Tuesday, 26 May 2015
Salon C (Hilton Chicago)
M. J. Hankins, M. Wickramasinghe (Saint Louis University), and I. Z. Kiss (Department of Chemistry, Saint Louis University)
The coupling behavior of multiple working electrodes with a reference and counter electrode has been explored in several different electrochemical systems [1, 2].  Many phenomena are known to exist at far-from-equilibrium conditions such as in-phase[3, 4], anti-phase[3],  and out-of-phase[5] synchronization, clustering[6], and chimera states [7, 8].  Large majority of these studies was performed in the traditional ‘three-electrode’ configuration with reference, counter, and a multi-electrode array as a working electrode. The coupling among the working electrodes typically occurs through an external resistance interface [9] or through potential drops in the electrolyte [10]. 

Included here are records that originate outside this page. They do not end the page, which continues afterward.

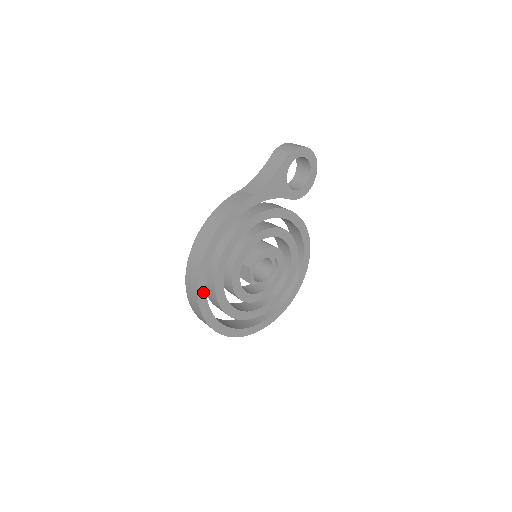
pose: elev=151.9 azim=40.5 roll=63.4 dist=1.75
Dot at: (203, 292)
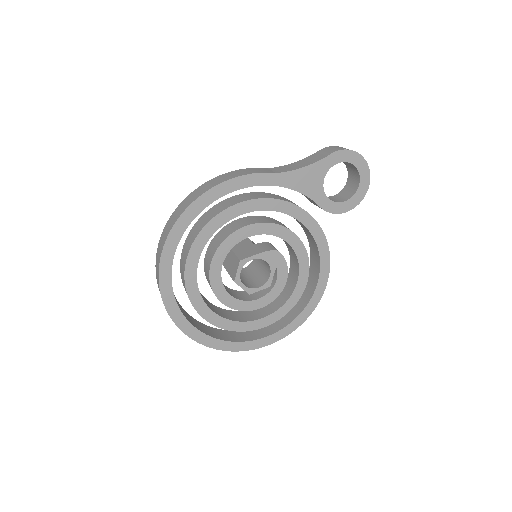
Dot at: (171, 251)
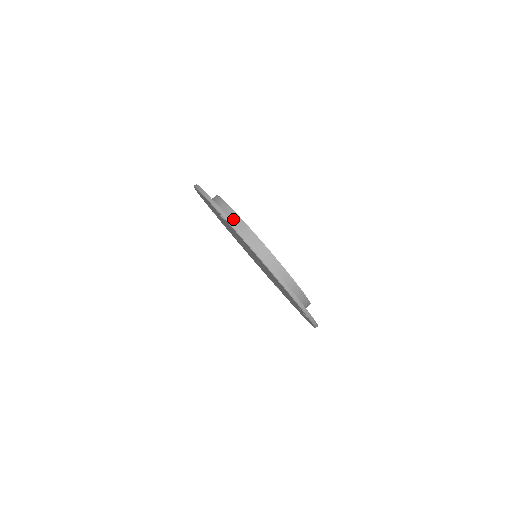
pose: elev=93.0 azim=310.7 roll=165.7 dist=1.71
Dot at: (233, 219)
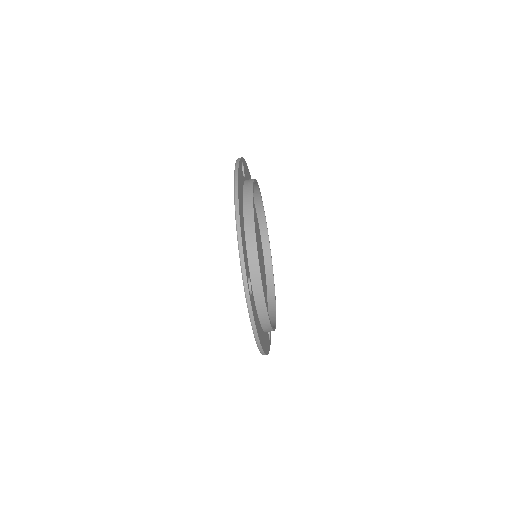
Dot at: (255, 284)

In this contribution, we explore the nonlinear dynamics of oscillatory Ni dissolution in a dual anode system; instead of the traditional reference/counter electrodes, we apply a single nickel cathode. With increasing the cathode size we see a transition from desynchronized through partially synchronized to fully synchronized behavior of the current oscillations of the anodes. The experiments thus imply that changing the cathode size affects the coupling between the anodes. Similar transition was seen when the cathode size was kept constant, but the individual resistances attached to the anodes were varied.  The synchronization transitions were interpreted by the charge transfer resistance of the cathode, which inherently couples the electrodes. Further experimentation has shown that similar transitions can be seen with other cathodes (e.g., Pt, glassy carbon, and tin).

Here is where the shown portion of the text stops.